_Problem to solve:_ From the records below, copy the lines character for character, starting at the line that contains "scientific name: Linnaea borealis" and stopping after the line that contains "order: Malpighiales". Include both of those lines and nothing outside them.

_Data rows:_
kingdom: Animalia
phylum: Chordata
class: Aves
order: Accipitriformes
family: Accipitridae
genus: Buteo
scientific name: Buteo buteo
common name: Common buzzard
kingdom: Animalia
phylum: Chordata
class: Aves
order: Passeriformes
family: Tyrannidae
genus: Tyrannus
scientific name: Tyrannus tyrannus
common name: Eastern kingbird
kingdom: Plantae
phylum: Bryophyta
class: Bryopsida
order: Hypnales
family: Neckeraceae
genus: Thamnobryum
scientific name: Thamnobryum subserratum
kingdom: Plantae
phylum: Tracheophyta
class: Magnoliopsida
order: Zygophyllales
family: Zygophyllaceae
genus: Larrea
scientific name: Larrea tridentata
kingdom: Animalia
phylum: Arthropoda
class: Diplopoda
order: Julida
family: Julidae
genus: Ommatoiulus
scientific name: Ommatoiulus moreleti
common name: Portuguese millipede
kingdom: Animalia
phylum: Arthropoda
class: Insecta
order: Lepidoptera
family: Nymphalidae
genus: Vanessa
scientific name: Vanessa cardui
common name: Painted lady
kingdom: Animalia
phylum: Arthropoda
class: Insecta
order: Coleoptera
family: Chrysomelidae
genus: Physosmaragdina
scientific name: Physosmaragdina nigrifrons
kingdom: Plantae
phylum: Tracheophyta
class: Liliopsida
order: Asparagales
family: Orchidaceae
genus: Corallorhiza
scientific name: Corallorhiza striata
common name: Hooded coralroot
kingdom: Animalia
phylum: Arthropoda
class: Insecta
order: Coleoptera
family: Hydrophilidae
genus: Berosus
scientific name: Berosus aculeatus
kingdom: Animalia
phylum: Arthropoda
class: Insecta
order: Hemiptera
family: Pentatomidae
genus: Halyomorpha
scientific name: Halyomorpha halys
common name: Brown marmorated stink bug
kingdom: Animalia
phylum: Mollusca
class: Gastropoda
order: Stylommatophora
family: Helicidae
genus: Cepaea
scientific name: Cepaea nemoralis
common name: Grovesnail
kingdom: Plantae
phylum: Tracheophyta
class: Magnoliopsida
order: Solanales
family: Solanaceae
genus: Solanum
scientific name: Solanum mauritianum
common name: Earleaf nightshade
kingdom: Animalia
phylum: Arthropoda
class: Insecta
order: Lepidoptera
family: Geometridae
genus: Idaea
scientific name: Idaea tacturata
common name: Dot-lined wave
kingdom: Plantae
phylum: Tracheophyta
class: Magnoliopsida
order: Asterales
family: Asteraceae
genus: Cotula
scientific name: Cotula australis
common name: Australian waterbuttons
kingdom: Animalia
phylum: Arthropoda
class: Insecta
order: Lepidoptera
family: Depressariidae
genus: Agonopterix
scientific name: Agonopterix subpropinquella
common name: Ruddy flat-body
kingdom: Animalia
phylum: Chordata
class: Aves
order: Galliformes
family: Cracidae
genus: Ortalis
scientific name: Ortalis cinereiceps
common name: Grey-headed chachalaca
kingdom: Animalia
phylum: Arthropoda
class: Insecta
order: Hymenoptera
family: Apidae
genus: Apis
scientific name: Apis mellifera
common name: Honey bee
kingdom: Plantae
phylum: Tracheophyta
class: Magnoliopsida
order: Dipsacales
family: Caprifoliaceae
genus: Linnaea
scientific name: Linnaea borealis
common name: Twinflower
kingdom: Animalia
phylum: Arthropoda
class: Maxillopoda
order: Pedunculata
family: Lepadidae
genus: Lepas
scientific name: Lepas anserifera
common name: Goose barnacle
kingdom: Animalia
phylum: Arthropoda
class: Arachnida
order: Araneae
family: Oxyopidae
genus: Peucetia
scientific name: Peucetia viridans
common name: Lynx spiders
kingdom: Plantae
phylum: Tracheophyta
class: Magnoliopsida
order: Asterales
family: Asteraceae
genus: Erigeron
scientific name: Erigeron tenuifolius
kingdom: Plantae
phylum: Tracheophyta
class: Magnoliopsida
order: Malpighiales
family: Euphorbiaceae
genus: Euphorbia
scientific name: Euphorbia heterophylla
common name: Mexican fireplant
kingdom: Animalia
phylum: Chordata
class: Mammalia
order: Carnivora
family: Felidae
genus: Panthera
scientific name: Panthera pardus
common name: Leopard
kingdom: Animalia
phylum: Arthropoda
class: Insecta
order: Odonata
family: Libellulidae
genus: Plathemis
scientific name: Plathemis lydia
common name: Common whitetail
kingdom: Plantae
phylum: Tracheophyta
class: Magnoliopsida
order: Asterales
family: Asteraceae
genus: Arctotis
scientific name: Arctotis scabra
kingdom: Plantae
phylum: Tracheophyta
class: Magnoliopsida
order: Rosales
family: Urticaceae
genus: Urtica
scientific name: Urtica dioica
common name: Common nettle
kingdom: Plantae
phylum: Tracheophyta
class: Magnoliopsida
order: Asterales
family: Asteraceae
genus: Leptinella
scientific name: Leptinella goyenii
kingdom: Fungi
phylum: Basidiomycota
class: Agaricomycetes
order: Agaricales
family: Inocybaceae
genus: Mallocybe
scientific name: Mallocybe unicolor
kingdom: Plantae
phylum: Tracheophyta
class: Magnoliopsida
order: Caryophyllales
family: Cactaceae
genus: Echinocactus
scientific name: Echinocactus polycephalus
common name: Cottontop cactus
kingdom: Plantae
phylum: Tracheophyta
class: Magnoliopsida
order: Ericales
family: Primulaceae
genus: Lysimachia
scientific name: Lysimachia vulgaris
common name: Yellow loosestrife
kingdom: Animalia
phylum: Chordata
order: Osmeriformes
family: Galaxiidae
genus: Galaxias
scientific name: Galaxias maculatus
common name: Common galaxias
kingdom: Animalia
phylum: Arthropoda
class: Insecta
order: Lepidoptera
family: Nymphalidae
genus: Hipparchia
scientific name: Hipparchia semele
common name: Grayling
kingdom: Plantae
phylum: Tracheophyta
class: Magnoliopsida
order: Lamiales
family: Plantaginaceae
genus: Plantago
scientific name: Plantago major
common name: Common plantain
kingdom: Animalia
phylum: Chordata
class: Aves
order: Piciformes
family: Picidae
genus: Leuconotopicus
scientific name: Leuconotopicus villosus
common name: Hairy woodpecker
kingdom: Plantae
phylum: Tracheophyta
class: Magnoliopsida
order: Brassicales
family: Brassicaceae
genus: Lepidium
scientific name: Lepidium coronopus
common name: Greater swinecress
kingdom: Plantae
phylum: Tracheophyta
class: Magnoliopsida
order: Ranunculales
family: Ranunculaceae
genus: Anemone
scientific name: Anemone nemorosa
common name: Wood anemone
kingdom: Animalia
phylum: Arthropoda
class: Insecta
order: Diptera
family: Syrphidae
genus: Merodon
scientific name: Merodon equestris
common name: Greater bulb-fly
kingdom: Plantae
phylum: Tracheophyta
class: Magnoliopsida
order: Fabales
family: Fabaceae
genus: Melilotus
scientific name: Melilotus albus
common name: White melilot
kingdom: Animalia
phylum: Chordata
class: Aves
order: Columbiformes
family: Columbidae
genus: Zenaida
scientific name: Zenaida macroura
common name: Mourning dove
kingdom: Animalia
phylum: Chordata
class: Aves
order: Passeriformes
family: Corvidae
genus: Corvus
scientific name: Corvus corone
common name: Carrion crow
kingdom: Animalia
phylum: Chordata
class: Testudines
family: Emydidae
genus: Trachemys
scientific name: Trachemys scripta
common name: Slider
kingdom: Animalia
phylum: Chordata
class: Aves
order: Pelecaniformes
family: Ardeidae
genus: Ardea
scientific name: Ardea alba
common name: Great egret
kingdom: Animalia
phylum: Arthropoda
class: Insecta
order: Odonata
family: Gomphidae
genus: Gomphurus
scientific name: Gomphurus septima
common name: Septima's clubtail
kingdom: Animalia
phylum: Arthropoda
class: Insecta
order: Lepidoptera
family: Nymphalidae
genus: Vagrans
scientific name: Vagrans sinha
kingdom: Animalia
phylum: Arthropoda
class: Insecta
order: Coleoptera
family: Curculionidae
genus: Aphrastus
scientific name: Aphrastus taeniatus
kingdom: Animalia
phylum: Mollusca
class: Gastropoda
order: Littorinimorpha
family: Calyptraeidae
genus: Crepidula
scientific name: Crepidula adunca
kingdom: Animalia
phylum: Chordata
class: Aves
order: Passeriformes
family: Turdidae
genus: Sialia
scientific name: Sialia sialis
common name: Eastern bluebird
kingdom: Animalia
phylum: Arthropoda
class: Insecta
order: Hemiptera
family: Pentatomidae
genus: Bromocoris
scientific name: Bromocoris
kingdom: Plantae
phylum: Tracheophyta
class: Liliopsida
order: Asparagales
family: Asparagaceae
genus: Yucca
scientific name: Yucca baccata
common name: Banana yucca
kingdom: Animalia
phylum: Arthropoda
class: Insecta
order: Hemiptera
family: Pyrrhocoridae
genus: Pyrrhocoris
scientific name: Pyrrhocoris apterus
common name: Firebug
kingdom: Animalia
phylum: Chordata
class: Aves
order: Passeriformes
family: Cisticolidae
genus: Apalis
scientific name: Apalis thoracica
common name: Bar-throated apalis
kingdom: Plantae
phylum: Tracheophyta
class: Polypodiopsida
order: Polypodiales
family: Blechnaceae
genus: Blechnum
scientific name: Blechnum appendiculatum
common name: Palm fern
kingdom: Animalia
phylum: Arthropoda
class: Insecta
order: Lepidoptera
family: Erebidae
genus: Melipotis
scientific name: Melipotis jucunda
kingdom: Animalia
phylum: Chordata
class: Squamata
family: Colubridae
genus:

_Solution:_
scientific name: Linnaea borealis
common name: Twinflower
kingdom: Animalia
phylum: Arthropoda
class: Maxillopoda
order: Pedunculata
family: Lepadidae
genus: Lepas
scientific name: Lepas anserifera
common name: Goose barnacle
kingdom: Animalia
phylum: Arthropoda
class: Arachnida
order: Araneae
family: Oxyopidae
genus: Peucetia
scientific name: Peucetia viridans
common name: Lynx spiders
kingdom: Plantae
phylum: Tracheophyta
class: Magnoliopsida
order: Asterales
family: Asteraceae
genus: Erigeron
scientific name: Erigeron tenuifolius
kingdom: Plantae
phylum: Tracheophyta
class: Magnoliopsida
order: Malpighiales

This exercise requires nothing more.